> **TEXTE DE LECTURE**:
────

Livre de cartes postales Tracer la ligne : la politique sexuelle lesbienne sur le mur 1991

Livre de cartes postales Tracer la ligne : la politique sexuelle lesbienne sur le mur

Kiss & Tell, Drawing the Line: Lesbian Sexual Politics on the Wall (Tracer la ligne : la politique sexuelle lesbienne sur le mur), 1991

Livre de cartes postales

Fonds Kiss & Tell, Livres rares et collections spéciales, Bibliothèque de l’Université Simon Fraser, Burnaby

 

L’image ci-dessus est un exemple de réponse postale envoyée par une personne ayant visité l’exposition Drawing the Line (Tracer la ligne) de Kiss & Tell.

────

> **LES DONNÉES**:
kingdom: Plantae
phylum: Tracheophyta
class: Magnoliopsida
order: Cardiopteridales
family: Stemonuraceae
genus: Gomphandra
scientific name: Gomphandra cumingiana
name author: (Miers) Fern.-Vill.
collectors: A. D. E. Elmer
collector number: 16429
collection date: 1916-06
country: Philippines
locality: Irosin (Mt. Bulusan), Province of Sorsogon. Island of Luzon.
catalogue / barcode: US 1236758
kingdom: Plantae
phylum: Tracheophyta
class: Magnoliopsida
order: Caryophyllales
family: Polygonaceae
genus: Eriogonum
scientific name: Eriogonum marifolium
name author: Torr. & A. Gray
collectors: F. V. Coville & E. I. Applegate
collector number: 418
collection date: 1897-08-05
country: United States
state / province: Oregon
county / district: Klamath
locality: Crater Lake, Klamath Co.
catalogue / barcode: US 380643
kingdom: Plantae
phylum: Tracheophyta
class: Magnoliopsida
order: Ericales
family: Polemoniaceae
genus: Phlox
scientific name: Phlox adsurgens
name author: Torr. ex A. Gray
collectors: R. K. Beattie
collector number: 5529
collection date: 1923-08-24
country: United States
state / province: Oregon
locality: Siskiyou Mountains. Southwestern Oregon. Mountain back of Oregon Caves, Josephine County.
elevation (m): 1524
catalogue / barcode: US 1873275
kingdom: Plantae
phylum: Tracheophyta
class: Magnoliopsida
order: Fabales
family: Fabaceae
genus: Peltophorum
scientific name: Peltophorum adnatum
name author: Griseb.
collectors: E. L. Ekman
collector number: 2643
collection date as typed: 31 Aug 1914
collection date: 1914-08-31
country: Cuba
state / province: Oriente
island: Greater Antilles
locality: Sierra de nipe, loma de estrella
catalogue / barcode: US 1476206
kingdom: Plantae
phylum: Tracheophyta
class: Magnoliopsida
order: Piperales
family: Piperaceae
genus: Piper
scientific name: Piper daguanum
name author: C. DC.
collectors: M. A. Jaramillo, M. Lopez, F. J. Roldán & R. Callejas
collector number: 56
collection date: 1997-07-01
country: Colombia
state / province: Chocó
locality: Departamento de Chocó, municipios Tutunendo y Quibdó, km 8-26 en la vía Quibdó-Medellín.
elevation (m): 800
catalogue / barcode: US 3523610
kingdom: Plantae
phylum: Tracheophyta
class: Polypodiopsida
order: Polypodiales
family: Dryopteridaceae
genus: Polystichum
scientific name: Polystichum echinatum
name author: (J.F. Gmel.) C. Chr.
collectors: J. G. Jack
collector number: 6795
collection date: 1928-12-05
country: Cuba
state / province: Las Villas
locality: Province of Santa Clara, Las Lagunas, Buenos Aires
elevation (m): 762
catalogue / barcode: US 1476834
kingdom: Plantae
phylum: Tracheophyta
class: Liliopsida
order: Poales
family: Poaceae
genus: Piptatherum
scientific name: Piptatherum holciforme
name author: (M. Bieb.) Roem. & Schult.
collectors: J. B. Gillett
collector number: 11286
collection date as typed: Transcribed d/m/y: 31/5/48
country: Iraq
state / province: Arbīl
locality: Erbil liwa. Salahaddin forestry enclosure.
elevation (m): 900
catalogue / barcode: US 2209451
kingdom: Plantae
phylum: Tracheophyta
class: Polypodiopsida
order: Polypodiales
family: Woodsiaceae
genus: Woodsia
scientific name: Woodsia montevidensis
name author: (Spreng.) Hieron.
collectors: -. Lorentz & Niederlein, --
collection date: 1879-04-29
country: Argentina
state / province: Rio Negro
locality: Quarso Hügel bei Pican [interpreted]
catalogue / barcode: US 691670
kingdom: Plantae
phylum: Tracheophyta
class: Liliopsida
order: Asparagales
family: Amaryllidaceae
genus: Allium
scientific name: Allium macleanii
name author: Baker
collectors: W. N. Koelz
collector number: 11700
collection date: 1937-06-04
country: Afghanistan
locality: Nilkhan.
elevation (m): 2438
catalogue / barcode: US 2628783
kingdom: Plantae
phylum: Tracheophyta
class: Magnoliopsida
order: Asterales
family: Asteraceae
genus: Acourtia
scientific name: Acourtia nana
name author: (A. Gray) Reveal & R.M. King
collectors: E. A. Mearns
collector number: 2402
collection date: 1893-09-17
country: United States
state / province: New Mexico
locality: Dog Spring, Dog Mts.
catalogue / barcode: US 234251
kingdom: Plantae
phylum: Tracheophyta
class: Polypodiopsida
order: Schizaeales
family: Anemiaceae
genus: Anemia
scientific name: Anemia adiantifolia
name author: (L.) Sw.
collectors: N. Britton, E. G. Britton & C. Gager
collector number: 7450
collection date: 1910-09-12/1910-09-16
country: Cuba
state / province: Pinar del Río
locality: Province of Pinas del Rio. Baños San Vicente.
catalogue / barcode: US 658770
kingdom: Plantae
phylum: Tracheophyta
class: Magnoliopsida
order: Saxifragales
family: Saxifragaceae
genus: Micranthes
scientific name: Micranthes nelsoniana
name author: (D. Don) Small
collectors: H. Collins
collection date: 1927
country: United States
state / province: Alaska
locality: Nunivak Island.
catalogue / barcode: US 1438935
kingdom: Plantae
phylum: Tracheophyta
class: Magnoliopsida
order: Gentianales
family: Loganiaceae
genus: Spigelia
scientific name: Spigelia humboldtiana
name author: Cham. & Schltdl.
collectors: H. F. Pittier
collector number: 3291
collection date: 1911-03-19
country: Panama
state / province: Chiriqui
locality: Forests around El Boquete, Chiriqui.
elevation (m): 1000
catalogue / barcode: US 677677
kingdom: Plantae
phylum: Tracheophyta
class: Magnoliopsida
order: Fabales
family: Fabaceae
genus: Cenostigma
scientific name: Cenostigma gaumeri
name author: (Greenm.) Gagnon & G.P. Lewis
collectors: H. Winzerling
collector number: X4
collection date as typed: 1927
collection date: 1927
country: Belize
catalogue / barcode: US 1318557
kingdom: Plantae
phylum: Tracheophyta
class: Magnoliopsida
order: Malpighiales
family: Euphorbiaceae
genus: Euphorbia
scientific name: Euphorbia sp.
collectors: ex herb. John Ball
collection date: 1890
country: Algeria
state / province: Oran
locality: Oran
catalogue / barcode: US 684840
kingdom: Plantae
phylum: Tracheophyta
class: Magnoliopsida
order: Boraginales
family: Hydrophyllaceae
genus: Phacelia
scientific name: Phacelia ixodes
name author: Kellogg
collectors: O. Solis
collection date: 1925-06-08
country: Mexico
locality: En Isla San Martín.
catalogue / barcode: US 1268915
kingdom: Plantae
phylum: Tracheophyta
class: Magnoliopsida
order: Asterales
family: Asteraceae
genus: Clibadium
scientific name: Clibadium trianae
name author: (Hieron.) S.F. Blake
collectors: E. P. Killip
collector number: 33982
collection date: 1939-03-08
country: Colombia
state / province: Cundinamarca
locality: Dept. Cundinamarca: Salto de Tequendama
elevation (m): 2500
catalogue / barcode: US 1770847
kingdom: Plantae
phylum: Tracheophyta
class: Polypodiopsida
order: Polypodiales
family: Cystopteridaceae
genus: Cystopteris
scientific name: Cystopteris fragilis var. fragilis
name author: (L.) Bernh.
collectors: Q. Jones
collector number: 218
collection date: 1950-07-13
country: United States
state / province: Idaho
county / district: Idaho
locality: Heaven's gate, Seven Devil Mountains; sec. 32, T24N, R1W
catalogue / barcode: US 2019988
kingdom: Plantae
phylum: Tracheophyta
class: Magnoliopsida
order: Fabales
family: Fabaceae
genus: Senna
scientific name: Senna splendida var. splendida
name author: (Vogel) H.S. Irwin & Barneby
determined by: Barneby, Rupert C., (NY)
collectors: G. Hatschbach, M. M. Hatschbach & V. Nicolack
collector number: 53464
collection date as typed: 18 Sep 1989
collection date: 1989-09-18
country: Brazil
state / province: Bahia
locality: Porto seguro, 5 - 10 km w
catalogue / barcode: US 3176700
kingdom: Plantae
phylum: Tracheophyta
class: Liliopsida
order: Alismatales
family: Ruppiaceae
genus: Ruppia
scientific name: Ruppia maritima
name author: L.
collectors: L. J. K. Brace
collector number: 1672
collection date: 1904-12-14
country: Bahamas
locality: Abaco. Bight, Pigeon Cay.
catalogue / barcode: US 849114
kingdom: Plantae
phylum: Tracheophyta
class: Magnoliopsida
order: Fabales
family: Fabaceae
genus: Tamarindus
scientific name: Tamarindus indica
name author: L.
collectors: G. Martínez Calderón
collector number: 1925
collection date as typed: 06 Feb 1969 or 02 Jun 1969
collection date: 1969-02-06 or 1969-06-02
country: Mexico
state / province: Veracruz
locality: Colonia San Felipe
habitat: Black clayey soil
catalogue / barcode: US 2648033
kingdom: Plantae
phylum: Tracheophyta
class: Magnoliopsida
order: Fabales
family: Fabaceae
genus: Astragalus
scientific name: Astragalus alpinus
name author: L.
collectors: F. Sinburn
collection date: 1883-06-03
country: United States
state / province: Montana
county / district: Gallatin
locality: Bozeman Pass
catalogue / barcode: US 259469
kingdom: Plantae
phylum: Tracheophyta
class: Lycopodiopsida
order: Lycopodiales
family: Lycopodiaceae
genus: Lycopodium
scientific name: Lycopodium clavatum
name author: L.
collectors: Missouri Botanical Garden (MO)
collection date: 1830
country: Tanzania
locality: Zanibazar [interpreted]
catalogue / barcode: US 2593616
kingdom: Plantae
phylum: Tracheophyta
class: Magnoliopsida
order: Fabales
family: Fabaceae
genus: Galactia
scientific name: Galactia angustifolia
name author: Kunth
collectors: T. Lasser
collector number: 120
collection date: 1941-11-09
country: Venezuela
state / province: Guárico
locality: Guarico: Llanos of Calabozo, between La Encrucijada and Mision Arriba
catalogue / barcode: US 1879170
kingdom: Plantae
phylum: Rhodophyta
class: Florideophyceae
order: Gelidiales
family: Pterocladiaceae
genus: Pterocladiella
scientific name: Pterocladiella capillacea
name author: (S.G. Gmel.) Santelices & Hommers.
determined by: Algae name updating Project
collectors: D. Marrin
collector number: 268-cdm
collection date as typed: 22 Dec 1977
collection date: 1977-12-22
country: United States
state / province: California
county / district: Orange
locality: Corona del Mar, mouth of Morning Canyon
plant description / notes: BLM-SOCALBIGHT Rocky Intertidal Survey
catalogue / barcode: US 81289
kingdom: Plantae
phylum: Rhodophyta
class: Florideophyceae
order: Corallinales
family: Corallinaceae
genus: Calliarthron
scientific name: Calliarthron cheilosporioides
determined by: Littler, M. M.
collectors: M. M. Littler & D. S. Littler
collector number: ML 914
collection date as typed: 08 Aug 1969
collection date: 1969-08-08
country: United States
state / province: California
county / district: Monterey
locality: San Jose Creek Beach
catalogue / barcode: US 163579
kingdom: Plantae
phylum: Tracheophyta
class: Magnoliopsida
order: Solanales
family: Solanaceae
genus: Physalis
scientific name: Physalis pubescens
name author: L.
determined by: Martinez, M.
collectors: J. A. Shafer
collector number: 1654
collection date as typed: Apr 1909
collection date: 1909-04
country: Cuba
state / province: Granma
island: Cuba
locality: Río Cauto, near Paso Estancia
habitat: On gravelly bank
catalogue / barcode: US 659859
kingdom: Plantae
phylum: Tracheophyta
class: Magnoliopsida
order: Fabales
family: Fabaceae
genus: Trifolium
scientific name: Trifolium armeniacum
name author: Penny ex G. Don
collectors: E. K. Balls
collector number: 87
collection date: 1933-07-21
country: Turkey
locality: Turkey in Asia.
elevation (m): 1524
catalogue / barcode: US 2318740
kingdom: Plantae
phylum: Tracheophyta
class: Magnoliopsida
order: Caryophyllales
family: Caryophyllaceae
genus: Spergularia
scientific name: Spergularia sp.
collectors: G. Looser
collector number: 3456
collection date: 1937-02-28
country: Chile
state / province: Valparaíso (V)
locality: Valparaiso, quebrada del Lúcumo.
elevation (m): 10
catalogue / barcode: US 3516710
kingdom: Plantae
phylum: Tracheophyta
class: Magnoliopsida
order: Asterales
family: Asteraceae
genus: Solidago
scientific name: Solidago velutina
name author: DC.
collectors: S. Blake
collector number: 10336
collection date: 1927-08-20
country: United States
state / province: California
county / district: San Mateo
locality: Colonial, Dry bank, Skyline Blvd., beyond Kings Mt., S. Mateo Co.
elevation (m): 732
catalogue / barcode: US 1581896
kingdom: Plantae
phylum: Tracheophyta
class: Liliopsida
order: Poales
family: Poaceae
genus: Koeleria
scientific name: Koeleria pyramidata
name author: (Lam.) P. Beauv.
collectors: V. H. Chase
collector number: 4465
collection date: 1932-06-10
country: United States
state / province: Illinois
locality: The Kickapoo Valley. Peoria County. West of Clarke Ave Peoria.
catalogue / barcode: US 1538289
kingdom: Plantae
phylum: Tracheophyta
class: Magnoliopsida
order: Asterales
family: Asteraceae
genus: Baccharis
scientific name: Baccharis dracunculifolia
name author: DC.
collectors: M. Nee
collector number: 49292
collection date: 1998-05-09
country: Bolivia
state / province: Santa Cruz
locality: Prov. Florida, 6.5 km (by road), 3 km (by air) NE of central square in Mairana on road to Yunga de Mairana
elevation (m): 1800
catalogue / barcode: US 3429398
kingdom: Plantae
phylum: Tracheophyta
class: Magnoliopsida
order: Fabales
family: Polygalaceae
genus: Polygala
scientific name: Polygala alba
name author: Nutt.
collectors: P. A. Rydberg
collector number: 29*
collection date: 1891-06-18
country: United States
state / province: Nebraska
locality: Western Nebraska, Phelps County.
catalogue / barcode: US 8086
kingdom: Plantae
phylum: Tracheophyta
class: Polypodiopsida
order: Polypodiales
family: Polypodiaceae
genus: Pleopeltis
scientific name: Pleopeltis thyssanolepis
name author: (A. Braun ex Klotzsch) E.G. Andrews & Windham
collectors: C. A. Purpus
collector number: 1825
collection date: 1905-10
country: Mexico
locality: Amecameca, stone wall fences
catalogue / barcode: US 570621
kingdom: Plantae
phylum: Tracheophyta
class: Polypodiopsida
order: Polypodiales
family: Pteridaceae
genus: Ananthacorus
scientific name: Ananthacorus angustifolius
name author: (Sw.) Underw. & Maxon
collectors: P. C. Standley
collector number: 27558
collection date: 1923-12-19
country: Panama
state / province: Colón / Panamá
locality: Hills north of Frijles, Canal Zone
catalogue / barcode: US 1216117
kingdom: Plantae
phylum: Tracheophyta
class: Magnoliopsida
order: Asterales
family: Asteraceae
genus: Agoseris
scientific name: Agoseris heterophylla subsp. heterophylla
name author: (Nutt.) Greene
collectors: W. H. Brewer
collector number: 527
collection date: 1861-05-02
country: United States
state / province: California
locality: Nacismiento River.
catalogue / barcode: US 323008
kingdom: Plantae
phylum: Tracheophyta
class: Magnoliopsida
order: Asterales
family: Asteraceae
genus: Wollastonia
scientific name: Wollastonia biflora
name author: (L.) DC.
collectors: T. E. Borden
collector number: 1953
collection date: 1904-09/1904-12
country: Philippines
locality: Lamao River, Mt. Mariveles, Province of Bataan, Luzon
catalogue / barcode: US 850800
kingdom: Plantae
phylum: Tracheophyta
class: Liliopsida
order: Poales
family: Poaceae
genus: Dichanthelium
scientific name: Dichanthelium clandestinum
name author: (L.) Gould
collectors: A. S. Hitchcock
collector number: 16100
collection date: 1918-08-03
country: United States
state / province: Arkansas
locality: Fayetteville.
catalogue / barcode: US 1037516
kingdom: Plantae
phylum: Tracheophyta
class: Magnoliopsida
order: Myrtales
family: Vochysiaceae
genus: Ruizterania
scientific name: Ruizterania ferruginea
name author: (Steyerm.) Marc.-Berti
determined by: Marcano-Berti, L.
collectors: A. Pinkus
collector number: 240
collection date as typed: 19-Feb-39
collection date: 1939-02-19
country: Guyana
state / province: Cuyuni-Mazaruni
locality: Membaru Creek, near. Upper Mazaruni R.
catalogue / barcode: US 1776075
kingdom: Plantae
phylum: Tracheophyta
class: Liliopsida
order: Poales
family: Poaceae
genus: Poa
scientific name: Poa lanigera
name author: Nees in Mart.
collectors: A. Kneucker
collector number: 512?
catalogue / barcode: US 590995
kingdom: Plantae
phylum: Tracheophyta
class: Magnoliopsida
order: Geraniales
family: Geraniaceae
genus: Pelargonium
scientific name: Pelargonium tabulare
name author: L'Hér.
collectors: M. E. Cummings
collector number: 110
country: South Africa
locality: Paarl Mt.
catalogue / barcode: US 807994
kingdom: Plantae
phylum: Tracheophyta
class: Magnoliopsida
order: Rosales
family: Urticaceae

────

> **CONSIGNE**:
Indiquez si les affirmations suivantes concordent avec le texte sur le livre de cartes postales de Kiss & Tell, en répondant par oui ou par non et en citant les mots décisifs du texte. (a) Le livre de cartes postales date de 1991. (b) La réponse postale reproduite a été envoyée par Kiss & Tell. (c) Le fonds Kiss & Tell est conservé dans une bibliothèque universitaire.

> **CORRIGÉ**:
(a) Oui : « Livre de cartes postales Tracer la ligne : la politique sexuelle lesbienne sur le mur 1991 ».
(b) Non : « envoyée par une personne ayant visité l’exposition Drawing the Line (Tracer la ligne) de Kiss & Tell ».
(c) Oui : « Fonds Kiss & Tell, Livres rares et collections spéciales, Bibliothèque de l’Université Simon Fraser, Burnaby ».